WORK REQUIRED
Reproduce verbatim the lines of the data below, from the line containing "<p>I can't describe" through the line containing "<p><em> - This", including both of those lines.

DATA FOR THIS EXERCISE
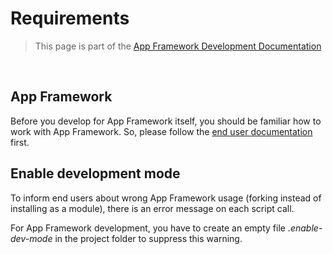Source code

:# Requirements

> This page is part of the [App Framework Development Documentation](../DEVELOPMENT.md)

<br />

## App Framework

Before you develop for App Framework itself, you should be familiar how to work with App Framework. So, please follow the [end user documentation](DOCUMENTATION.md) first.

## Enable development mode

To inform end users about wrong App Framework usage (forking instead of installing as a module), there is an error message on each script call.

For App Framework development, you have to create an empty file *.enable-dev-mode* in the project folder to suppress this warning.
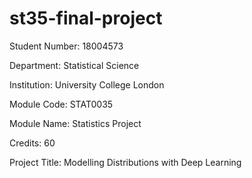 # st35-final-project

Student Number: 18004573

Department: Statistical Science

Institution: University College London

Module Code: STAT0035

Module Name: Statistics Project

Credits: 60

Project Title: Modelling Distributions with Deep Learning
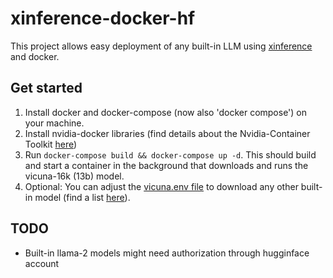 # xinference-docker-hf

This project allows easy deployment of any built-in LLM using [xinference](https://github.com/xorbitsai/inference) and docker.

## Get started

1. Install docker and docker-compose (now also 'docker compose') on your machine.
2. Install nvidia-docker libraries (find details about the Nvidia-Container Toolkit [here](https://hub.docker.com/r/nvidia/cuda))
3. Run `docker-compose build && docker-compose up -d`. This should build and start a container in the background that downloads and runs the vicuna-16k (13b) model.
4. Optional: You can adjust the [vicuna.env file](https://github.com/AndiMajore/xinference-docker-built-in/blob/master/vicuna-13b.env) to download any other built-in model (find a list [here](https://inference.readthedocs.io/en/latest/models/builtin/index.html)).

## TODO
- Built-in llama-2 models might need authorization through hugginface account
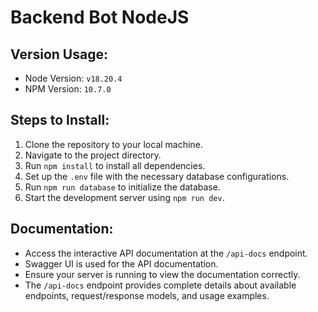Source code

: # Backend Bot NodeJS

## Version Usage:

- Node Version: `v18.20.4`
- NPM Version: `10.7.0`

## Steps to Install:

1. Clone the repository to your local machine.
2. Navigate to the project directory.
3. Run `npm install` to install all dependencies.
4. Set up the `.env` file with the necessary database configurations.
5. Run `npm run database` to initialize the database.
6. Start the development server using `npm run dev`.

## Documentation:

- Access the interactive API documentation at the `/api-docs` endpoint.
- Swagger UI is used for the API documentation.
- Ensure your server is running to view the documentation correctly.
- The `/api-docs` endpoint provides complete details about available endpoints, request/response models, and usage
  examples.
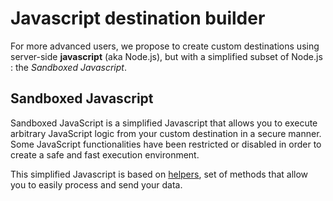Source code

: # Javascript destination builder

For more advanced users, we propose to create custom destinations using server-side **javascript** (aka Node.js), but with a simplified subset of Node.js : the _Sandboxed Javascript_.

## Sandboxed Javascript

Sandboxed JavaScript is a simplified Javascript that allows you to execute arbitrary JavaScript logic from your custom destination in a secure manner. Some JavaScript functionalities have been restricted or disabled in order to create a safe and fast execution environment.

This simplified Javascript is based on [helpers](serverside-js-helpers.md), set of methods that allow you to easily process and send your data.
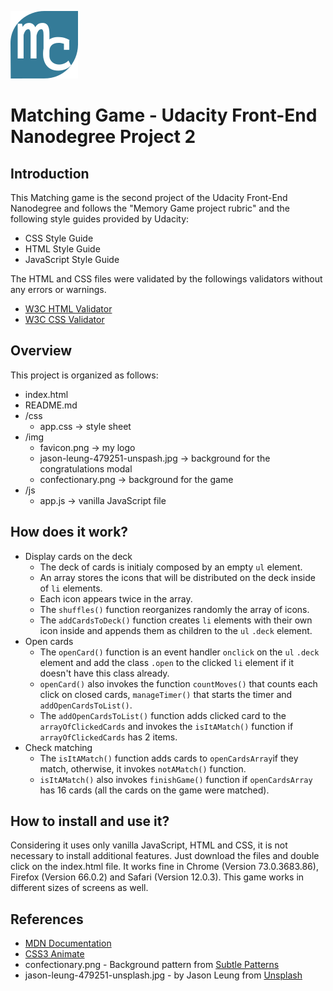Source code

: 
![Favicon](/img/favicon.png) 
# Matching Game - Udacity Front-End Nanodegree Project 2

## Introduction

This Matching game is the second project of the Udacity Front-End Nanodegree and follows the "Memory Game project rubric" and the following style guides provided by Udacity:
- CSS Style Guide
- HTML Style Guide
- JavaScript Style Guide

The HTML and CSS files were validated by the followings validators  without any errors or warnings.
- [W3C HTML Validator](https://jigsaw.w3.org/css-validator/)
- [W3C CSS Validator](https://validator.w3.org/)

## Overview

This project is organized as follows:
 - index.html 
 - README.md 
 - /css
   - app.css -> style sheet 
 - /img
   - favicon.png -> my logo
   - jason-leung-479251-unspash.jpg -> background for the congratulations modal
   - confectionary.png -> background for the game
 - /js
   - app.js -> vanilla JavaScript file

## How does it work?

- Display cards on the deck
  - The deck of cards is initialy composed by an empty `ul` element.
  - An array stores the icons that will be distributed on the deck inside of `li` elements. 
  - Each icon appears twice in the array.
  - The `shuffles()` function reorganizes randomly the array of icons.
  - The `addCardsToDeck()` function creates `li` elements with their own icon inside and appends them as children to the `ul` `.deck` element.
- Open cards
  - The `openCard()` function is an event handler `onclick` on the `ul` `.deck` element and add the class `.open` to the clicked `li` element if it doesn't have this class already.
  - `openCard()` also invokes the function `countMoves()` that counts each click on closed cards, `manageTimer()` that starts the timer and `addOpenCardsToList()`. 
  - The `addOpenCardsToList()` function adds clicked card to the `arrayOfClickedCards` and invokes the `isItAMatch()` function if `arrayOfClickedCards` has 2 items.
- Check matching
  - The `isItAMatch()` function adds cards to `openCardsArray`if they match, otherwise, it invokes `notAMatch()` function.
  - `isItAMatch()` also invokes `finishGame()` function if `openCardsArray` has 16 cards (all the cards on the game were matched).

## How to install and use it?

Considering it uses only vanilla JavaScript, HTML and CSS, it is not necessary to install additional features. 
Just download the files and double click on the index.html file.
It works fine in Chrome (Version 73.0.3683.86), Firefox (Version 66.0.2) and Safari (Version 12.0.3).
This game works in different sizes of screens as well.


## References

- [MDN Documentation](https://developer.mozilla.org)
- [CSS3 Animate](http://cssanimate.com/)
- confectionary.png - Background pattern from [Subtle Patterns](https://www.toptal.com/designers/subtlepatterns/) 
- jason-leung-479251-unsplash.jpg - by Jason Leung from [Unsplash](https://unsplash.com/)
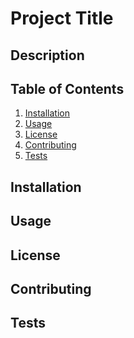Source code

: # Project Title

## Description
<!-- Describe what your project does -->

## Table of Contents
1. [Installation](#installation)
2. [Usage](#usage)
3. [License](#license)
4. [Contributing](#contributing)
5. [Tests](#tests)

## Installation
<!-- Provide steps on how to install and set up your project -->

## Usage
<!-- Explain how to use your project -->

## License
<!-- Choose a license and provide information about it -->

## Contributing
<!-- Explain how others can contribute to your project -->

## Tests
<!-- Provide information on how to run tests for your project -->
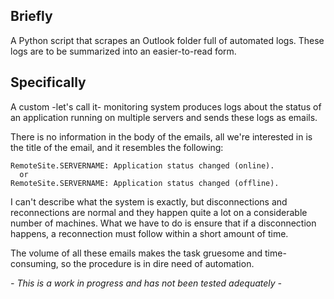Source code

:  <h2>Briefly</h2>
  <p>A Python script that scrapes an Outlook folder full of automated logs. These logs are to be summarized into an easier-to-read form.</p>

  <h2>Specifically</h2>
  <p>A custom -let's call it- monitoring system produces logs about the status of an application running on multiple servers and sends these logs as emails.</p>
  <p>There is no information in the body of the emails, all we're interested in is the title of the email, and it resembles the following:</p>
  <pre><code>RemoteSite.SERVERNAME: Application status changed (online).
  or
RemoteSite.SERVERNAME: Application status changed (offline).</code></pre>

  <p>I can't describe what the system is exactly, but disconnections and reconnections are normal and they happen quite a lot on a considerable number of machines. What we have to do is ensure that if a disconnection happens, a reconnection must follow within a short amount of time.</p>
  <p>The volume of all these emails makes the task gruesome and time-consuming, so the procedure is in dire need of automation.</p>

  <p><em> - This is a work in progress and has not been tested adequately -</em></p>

---

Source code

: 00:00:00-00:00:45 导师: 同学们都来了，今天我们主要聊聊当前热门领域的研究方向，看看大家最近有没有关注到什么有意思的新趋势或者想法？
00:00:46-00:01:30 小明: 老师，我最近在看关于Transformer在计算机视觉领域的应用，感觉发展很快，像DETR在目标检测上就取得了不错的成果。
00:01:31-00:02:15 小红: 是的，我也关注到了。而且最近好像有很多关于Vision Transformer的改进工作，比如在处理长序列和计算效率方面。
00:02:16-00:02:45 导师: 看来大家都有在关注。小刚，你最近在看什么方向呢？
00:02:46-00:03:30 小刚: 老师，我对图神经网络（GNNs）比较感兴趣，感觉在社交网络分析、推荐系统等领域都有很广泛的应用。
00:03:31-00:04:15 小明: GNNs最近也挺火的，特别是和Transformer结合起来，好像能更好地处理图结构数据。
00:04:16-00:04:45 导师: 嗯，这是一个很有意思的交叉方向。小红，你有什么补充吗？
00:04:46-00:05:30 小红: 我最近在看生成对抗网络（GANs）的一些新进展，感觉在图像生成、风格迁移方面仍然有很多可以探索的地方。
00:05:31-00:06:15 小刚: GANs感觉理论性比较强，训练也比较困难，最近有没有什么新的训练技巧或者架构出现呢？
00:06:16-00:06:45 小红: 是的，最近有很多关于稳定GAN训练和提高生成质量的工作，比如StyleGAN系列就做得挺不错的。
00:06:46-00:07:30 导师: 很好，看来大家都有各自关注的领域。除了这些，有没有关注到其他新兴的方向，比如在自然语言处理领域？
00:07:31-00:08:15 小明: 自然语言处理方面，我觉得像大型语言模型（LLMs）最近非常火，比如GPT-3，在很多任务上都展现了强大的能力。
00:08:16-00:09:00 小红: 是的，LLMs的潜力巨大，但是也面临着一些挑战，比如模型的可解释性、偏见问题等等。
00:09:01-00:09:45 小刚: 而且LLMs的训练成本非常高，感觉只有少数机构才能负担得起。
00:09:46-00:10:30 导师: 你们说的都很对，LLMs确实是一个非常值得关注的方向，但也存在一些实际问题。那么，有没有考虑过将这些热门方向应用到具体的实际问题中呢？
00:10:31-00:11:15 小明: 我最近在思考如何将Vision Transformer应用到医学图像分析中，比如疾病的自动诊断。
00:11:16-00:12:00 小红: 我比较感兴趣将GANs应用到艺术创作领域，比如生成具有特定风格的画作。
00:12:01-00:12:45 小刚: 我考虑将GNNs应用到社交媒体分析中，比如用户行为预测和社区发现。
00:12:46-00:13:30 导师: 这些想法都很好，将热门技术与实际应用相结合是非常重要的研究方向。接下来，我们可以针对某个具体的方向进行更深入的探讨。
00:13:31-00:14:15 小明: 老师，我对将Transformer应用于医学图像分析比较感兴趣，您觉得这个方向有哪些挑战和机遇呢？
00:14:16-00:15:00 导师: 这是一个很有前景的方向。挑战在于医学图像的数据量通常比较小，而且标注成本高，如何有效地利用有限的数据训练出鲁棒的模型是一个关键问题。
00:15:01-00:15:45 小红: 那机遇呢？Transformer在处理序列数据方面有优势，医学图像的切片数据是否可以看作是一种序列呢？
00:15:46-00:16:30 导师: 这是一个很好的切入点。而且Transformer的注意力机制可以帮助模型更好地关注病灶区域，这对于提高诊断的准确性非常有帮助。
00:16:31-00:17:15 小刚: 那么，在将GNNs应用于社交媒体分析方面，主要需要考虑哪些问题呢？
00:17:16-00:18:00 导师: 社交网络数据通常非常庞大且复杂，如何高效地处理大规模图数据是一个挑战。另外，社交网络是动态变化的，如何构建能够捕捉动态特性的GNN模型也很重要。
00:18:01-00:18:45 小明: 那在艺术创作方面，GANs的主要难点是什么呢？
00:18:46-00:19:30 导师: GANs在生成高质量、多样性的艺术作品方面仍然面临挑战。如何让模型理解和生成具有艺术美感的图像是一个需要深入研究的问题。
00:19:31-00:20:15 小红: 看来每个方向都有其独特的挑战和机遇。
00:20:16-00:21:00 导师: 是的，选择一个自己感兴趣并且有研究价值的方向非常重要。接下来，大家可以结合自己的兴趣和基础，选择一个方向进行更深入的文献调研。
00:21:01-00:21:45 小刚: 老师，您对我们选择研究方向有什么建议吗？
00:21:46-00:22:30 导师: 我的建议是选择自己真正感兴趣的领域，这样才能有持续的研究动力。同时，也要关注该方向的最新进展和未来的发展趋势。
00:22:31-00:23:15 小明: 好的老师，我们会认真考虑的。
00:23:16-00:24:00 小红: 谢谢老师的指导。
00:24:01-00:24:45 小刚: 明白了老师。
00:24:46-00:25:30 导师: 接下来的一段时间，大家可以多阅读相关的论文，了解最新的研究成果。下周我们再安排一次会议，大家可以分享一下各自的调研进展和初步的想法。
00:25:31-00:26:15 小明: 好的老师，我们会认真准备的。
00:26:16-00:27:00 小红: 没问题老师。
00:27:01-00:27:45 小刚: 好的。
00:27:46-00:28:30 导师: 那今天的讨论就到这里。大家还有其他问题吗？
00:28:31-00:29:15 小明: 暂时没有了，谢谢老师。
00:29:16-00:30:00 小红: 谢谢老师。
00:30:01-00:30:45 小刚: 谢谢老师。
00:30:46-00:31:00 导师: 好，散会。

RESPONSE AREA
  <p>I can't describe what the system is exactly, but disconnections and reconnections are normal and they happen quite a lot on a considerable number of machines. What we have to do is ensure that if a disconnection happens, a reconnection must follow within a short amount of time.</p>
  <p>The volume of all these emails makes the task gruesome and time-consuming, so the procedure is in dire need of automation.</p>

  <p><em> - This is a work in progress and has not been tested adequately -</em></p>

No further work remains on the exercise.